SUPPLIED MATERIAL
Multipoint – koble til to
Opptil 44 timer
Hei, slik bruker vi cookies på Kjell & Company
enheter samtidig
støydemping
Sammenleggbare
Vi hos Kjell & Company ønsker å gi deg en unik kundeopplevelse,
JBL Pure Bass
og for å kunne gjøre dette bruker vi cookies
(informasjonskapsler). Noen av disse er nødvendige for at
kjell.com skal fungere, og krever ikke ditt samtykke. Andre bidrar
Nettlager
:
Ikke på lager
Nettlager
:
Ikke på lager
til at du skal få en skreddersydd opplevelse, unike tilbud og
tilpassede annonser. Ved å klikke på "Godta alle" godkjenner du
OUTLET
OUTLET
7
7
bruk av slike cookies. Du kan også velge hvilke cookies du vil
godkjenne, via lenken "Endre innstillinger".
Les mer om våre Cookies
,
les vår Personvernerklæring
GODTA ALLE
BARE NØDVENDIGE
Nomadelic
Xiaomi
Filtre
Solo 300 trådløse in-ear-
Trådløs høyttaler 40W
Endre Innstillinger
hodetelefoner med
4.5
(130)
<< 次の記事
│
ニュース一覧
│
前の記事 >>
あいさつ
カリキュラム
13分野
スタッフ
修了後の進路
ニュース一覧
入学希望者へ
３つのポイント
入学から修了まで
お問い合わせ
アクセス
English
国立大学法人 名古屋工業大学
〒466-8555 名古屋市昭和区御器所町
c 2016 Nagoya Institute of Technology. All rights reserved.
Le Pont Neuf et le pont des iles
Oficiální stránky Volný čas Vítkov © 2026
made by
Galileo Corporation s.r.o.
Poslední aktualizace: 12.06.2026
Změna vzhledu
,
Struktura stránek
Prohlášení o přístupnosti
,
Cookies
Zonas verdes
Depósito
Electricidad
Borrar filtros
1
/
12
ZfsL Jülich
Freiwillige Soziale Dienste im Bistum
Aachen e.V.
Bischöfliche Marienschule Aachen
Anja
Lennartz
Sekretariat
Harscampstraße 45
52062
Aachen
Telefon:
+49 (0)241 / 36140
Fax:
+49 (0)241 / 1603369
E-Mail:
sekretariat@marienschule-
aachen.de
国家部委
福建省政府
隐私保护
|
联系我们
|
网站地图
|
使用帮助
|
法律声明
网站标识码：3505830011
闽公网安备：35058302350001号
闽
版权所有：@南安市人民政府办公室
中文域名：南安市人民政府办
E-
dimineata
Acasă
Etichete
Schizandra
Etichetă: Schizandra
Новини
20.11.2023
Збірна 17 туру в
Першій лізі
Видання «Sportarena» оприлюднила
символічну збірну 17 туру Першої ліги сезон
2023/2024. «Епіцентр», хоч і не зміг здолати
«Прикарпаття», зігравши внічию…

TRY IT
The total, and only the total: count the lines above that contain "Company".

RESPONSE
2